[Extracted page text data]
========

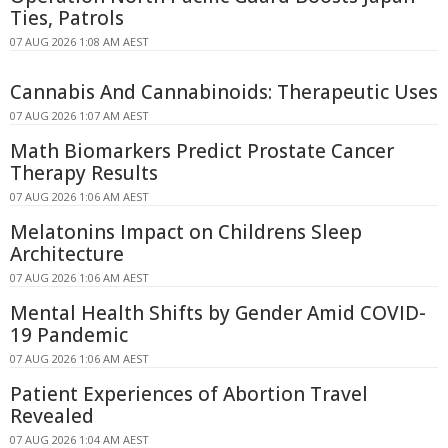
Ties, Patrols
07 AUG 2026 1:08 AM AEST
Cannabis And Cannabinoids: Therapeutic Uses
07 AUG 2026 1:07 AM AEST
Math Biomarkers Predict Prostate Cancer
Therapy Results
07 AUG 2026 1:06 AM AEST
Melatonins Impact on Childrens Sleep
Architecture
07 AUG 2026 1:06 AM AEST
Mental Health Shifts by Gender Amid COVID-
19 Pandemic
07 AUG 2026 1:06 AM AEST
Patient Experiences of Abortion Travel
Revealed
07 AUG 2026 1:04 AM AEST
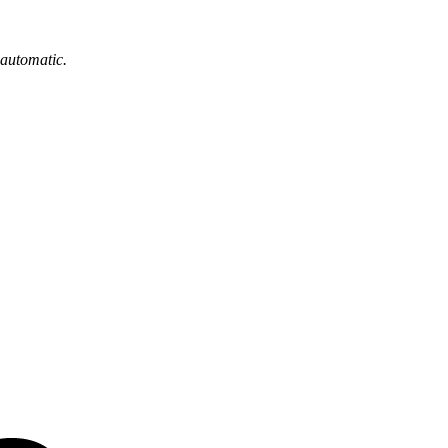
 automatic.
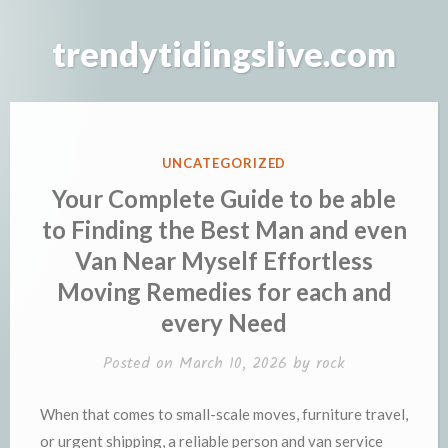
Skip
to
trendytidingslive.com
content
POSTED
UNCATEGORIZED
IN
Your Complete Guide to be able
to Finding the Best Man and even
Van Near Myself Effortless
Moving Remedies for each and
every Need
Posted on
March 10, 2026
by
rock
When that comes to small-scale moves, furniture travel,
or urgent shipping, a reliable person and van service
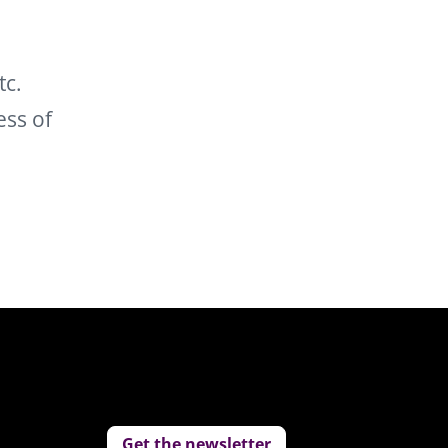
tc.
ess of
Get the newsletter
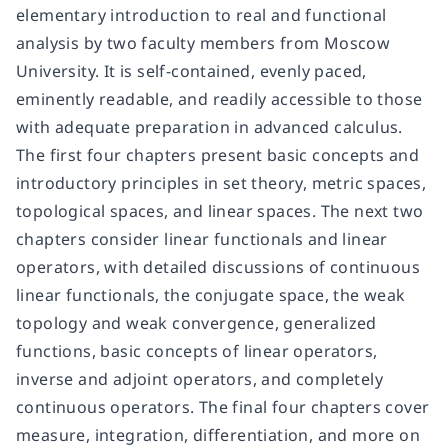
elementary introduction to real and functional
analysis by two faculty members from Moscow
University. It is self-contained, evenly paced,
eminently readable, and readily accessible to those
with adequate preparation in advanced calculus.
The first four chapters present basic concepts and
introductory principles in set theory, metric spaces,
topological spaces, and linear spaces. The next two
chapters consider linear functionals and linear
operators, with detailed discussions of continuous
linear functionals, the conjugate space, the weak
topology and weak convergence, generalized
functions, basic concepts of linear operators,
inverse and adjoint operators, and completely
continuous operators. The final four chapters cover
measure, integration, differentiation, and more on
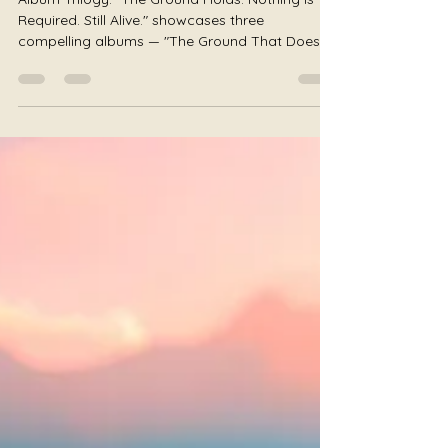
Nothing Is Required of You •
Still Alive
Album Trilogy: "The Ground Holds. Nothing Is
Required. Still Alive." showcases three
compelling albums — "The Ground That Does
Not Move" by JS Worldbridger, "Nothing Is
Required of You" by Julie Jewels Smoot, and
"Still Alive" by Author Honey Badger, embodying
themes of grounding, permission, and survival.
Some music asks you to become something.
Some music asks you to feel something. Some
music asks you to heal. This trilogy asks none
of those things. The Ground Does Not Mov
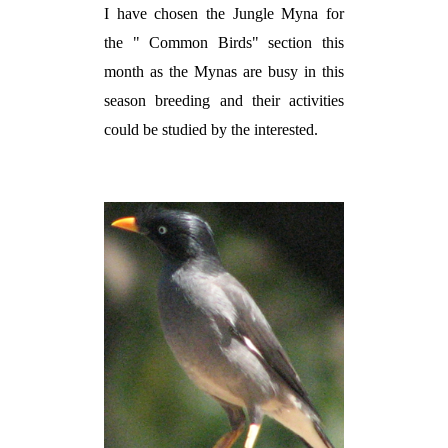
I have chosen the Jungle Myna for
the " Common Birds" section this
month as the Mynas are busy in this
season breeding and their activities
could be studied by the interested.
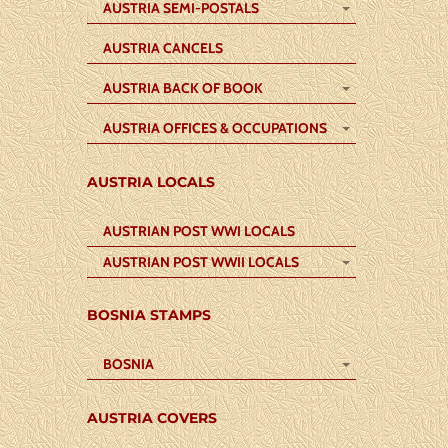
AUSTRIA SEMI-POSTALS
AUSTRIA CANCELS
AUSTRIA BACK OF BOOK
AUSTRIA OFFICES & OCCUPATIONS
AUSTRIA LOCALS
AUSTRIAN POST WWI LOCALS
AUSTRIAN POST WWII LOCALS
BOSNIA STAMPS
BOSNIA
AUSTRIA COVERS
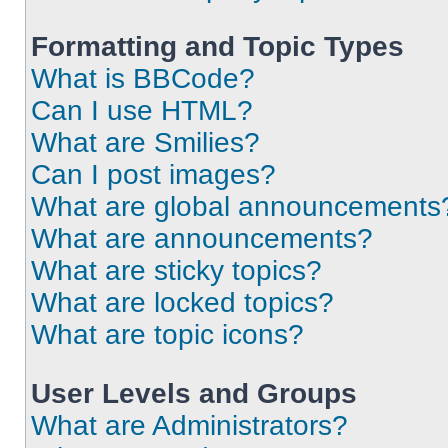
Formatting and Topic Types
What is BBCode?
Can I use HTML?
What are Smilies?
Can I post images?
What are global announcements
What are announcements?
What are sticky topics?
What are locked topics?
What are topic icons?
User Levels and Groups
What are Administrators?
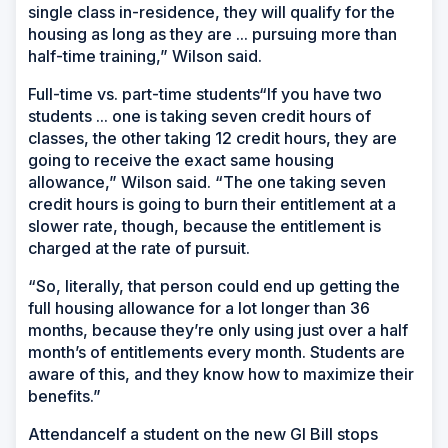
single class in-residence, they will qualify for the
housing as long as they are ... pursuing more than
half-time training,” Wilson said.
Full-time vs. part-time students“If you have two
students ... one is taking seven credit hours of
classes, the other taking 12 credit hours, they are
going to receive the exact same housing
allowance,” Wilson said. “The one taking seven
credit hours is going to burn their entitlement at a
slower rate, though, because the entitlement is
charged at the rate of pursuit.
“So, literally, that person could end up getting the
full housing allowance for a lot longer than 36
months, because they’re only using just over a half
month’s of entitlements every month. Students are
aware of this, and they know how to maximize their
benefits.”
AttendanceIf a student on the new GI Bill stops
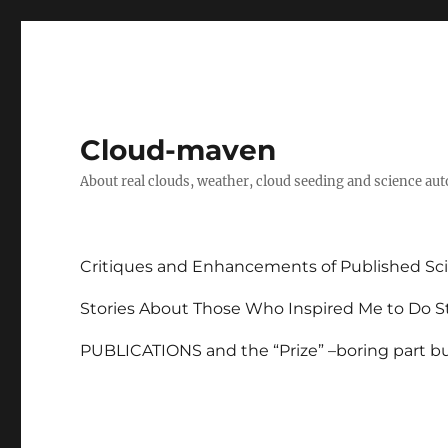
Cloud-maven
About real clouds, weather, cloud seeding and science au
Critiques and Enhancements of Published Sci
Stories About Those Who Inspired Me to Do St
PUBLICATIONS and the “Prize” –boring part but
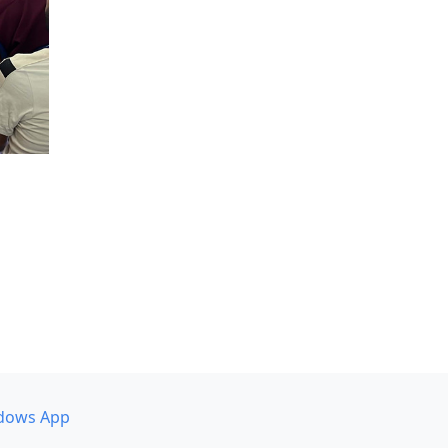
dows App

========

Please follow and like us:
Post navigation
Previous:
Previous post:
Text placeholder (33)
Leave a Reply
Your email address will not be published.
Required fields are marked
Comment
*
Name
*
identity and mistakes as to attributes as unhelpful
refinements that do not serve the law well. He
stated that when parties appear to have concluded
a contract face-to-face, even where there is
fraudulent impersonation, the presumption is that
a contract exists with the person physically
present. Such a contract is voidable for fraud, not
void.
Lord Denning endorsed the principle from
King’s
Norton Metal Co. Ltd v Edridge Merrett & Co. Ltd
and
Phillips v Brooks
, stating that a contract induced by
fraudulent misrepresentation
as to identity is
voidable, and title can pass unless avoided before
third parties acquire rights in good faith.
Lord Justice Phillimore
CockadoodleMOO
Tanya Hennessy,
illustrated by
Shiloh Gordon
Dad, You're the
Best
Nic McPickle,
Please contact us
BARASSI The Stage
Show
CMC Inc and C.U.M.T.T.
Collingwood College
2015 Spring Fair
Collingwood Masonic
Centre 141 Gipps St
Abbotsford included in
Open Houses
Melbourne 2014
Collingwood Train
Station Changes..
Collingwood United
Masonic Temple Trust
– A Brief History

========

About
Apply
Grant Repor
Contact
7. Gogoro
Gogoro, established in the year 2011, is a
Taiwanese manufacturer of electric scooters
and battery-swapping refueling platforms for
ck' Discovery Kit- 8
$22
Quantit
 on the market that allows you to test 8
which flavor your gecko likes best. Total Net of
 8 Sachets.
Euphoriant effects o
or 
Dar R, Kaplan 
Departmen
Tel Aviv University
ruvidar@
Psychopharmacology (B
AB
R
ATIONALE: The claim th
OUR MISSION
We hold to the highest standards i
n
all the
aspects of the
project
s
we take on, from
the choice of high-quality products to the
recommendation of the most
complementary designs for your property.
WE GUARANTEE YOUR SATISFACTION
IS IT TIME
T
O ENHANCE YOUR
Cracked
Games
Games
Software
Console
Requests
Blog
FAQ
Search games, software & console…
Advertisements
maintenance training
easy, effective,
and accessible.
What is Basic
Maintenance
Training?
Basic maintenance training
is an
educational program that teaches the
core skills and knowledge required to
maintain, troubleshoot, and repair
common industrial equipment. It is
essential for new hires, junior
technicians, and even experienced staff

========

→ **Exercise brief**: Find the line with "Basic maintenance training" in the entries above. Retype it and each line after it, exactly, through the line with "technicians, and even experienced staff", and stop there.

→ **Your solution**:
Basic maintenance training
is an
educational program that teaches the
core skills and knowledge required to
maintain, troubleshoot, and repair
common industrial equipment. It is
essential for new hires, junior
technicians, and even experienced staff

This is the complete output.